Kid buys lemonade. Kid notices that the label says there are trace amounts of alcohol in the lemonade. Kid tells his school. All hell breaks loose:

Call it a culture clash, trans-Atlantic style. The Brits think the Americans are puritanical and somewhat batty. The Americans find the Brits morally lax and too willing to bend the rules. It all started at a high school in Maine when a student consumed half a bottle of Fentimans Victorian Lemonade, then looked at the label and discovered it contained small amounts of alcohol, listed as less than 0.5 percent. By contrast, a typical American beer usually contains about 5 percent alcohol.

Not wanting to get in trouble, he showed it to school administrators, who called police. Police referred the matter to state officials to determine whether the zesty beverage could be sold to minors. Anti-alcohol groups got involved, sending out warnings about the potential perils of the highbrow brew.

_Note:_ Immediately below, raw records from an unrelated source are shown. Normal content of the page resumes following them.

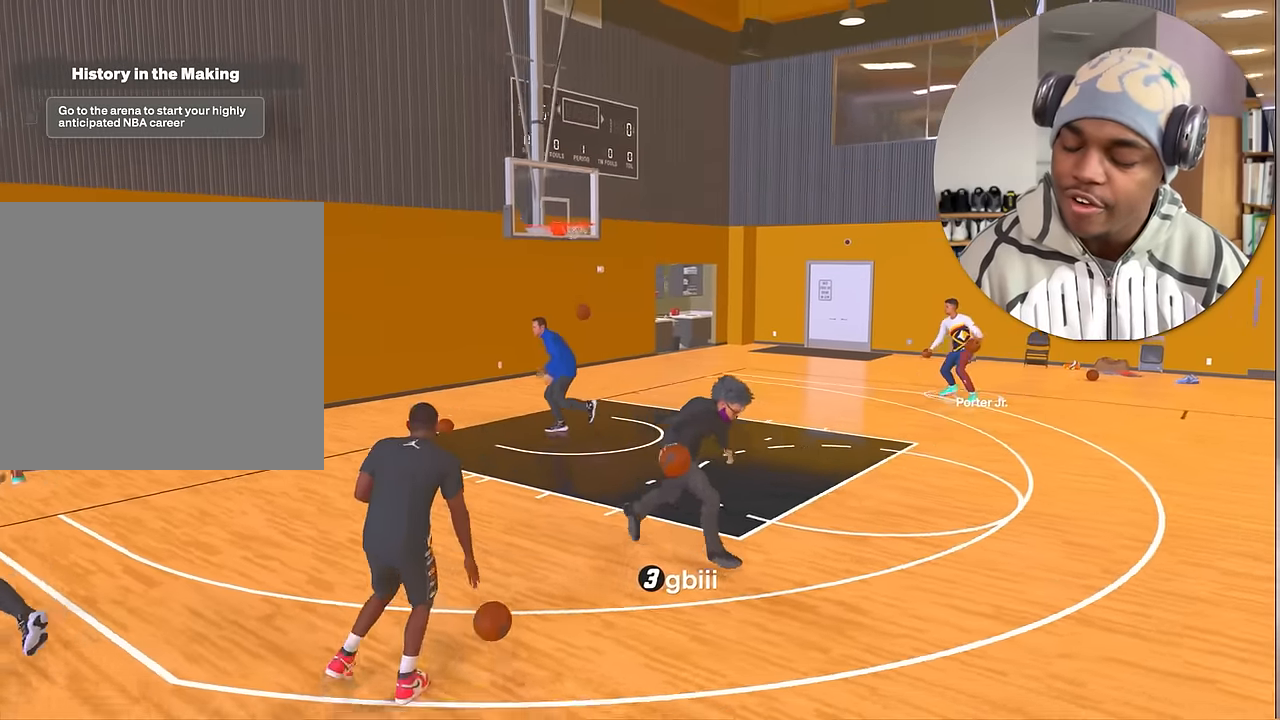
{"buttons": [], "left_stick": "down-right", "right_stick": "center", "events": [[267, "R2", "up"]]}
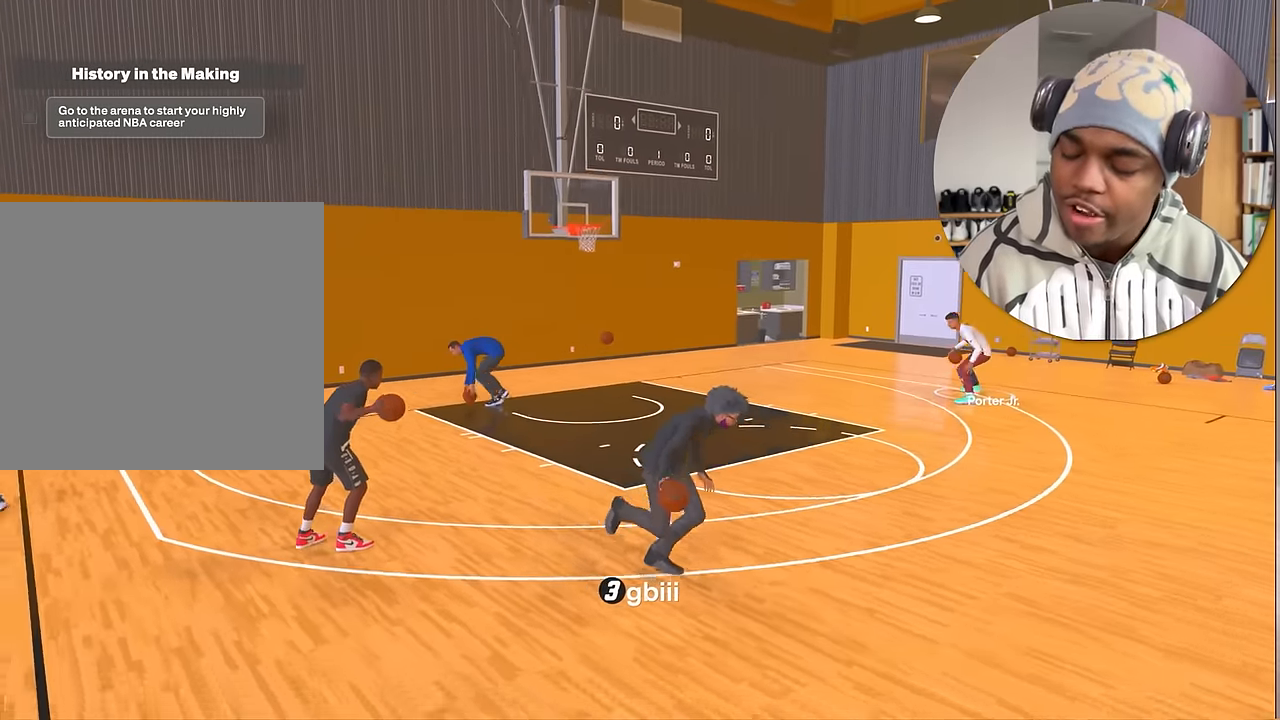
{"buttons": [], "left_stick": "down", "right_stick": "center", "events": [[450, "left_stick", "down"]]}
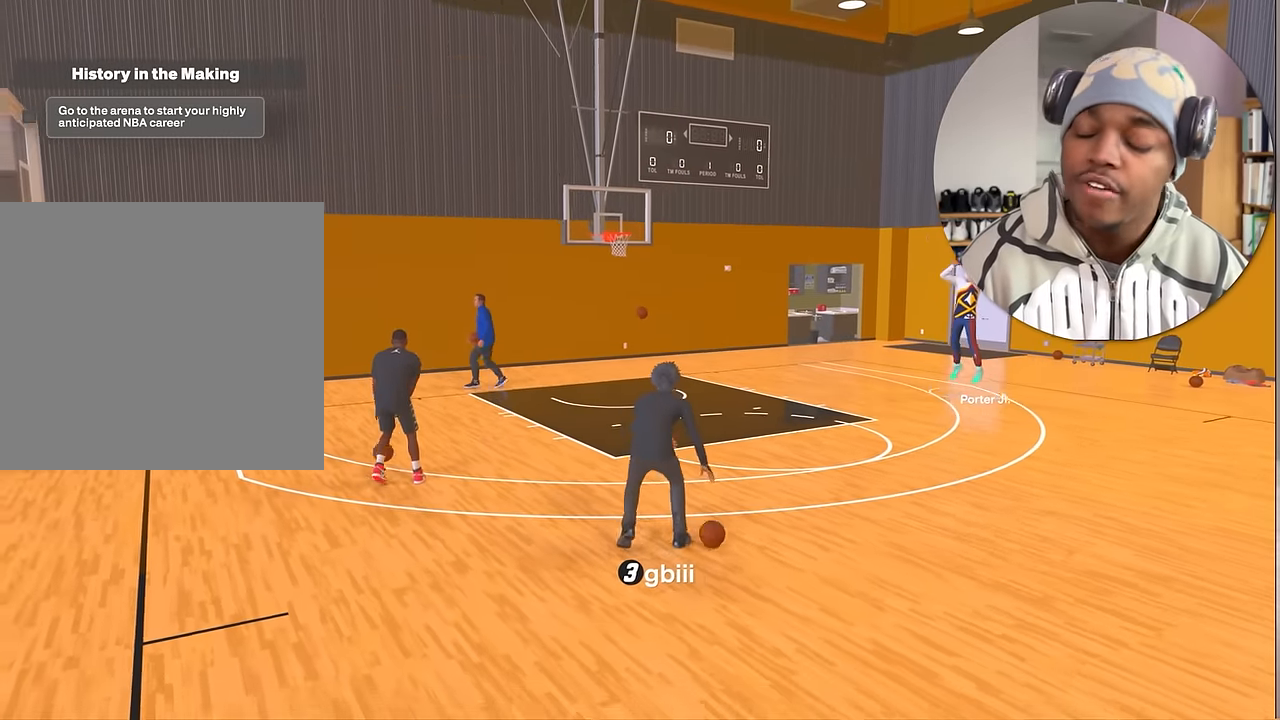
{"buttons": [], "left_stick": "center", "right_stick": "center", "events": [[334, "left_stick", "center"]]}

On Thursday, the Maine attorney general’s office said it has determined that, in Maine, at least, people have to be 21 to buy the product.

The trace amounts of alcohol are left over from the brewing process. At that level they’re essentially harmless; according to Fentiman’s, one would have to drink 28 bottles of lemonade to get the same amount of alcohol found in a typical pint of beer. Yet for a prohibitionist, the dose of a drug doesn’t matter. Alcohol is an evil substance that must be kept out of the hands of children and they’ll go to absurd lengths to justify the ban on sales:

“It wasn’t so much that we were trying to give Fentimans a black eye,” he said. “We just want to make parents aware it contains alcohol. I’ve never had it; it’s probably very good, but their Web site says it can be used for mixed drinks.”

He pointed out that nonalcoholic beers with similar residual alcohol content cannot be dispensed to minors under Maine law.

The police chief is also concerned because a Google search of Victorian lemonade turned up recipes calling for it to be made with gin. He fears young people will read those recipes and add gin to their Fentimans.

You know what else you can make mixed drinks with? Milk. Orange juice. Coca-Cola. Anything that’s liquid and tastes good, really. But we mustn’t alert minors to these possibilities until they turn 21.

Anyway, Fentiman’s makes an excellent line of products that’s worth checking out. I’m a huge fan of their sodas — with or without alcohol added — and I’m glad they’re treating this panic with the derision it deserves. Hopefully they’ll get some good publicity out of it and end up boosting their sales.